Not a “kept in the dark and fed bullshit” reference, just this week’s episode of Good Eats Reloaded. I don’t cook with mushrooms as much as I used to, because most of the people I’ve been cooking with the last 20-some years don’t like them. But since there’s nobody around…
Related, Alton Brown has a number of new videos on Youtube, in his new Pantry Raid and Quarantine Quitchen mini-shows, along with some extras from Reloaded, including a short video on knives.
The New York Times suddenly has something nice to say about moving manufacturing back to the US, as New Yorkers are afflicted with a devastating kettlebell shortage.
I particularly love the bit where someone finally managed to order one, twice, and both times it was stolen off of his porch after being delivered. I’m guessing that had less to do with it being a kettlebell than with him being in New York City.
The story actually covers the fact that pretty much all fitness equipment is out of stock, but only makes the Chinese manufacturing connection for kettlebells, despite the fact that most of the stuff is made there, and even their knockoff products are hard to find right now.
Speaking of which, I enjoyed the Amazon review of a random-brand knockoff of the TRX Xmount, which said it was just as good as the much more expensive one, even with the poor welds. Yeah, “poor welds” is just what I’m looking for in a product designed to hold my bodyweight and keep me from smacking my head into the floor.
This year’s playbook really is Demolition Man, where those calling to “defund the police” claim they just mean “reform and retask them for social justice”, but really mean get rid of cops, a policy leading to peaceful conflict resolution, as ably illustrated in this documentary clip.
Actual headline, emphasis added:
San Francisco may stop hiring cops with records of misconduct
With both wildfire and fireworks season coming on fast, I saw a bunch of signs from this group while I was out shopping today. Not looking up your acronym in a dictionary before ordering billboards makes you look a bit naïve…

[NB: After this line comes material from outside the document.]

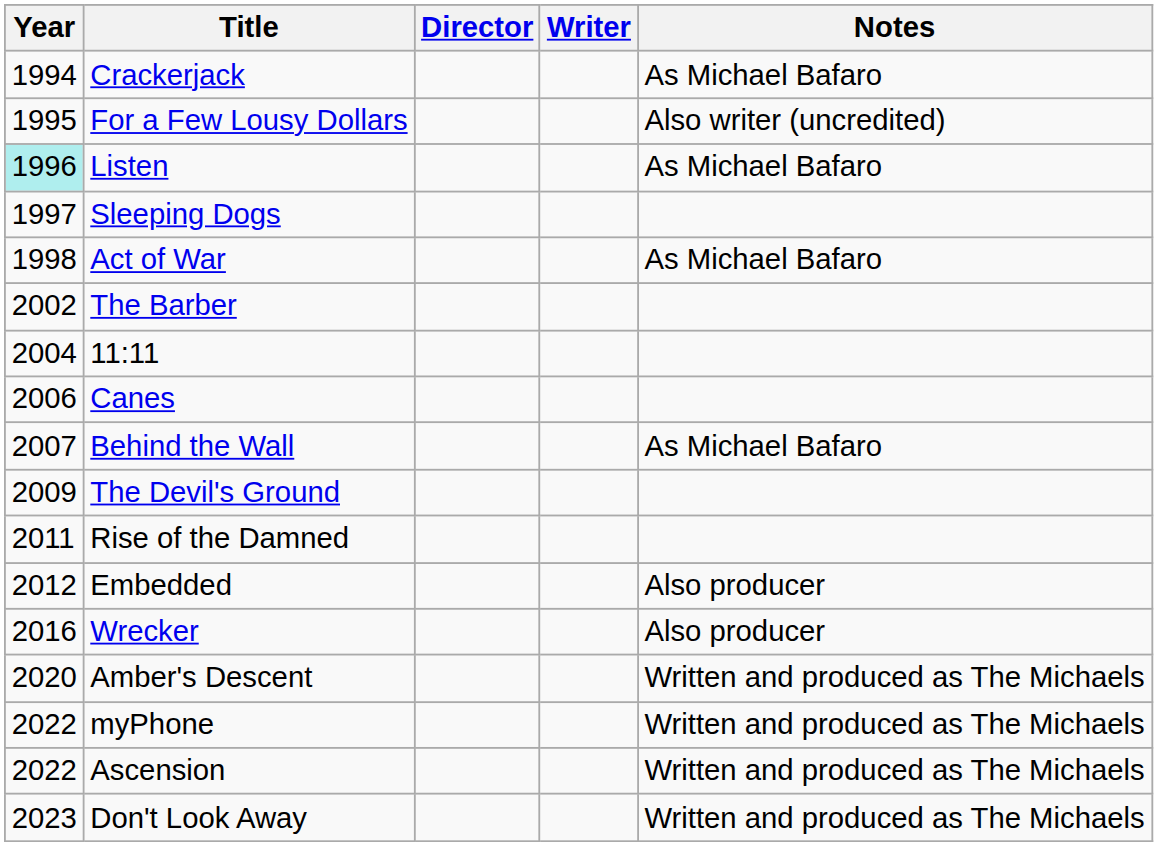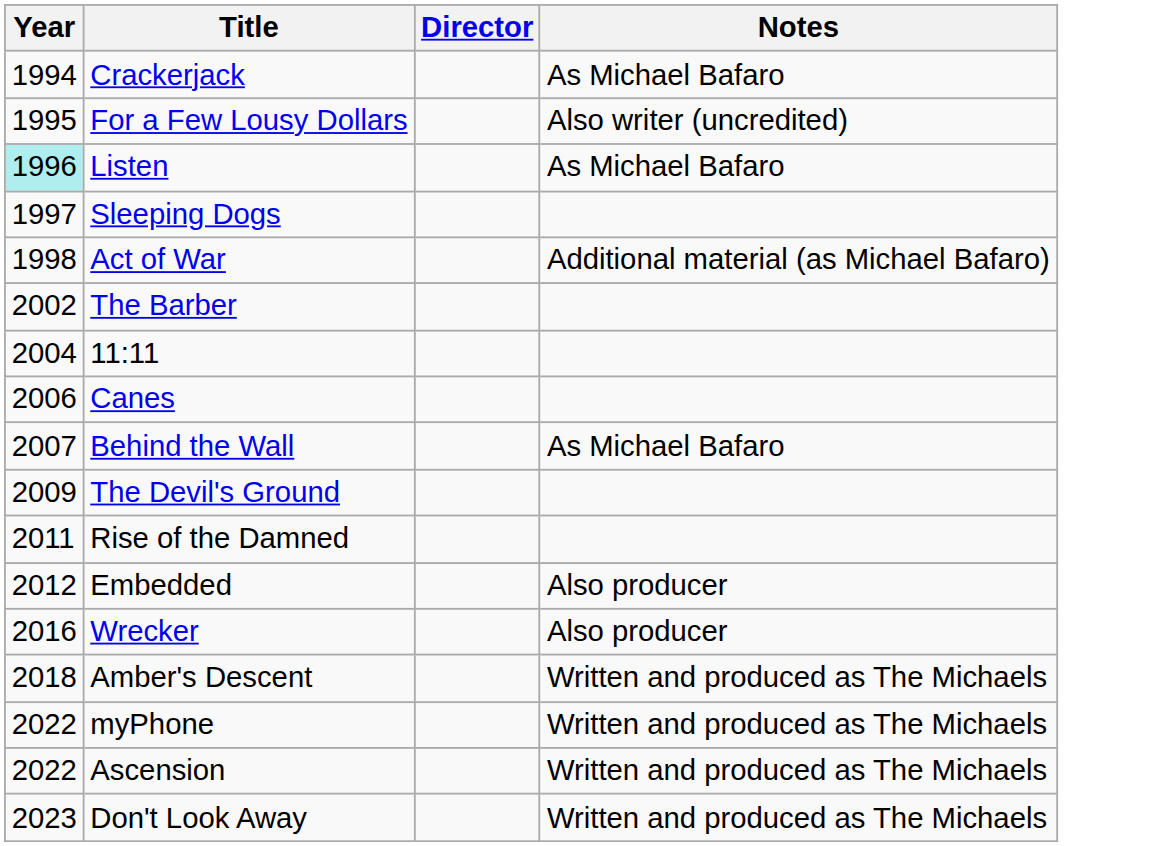- column: Writer
Act of War | Notes: As Michael Bafaro -> Additional material (as Michael Bafaro)
Amber's Descent | Year: 2020 -> 2018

My new Okabashi sandals, ordered Sunday with the promise of delivery sometime next week, arrived today. But what’s unexpected is that their new-rubber scent smells remarkably like pipe tobacco. Specifically, Captain Black.
I was baking bread while chatting with an old friend and potential new co-worker, and when it came time to preheat the oven, I forgot that I’d stashed a package of Costco pastries in there a few hours earlier.
Surprisingly, twenty minutes of warming to 350°F had done them no serious harm, but since the clear plastic container had turned milk-white, I decided not to find out what sort of outgassing might have taken place.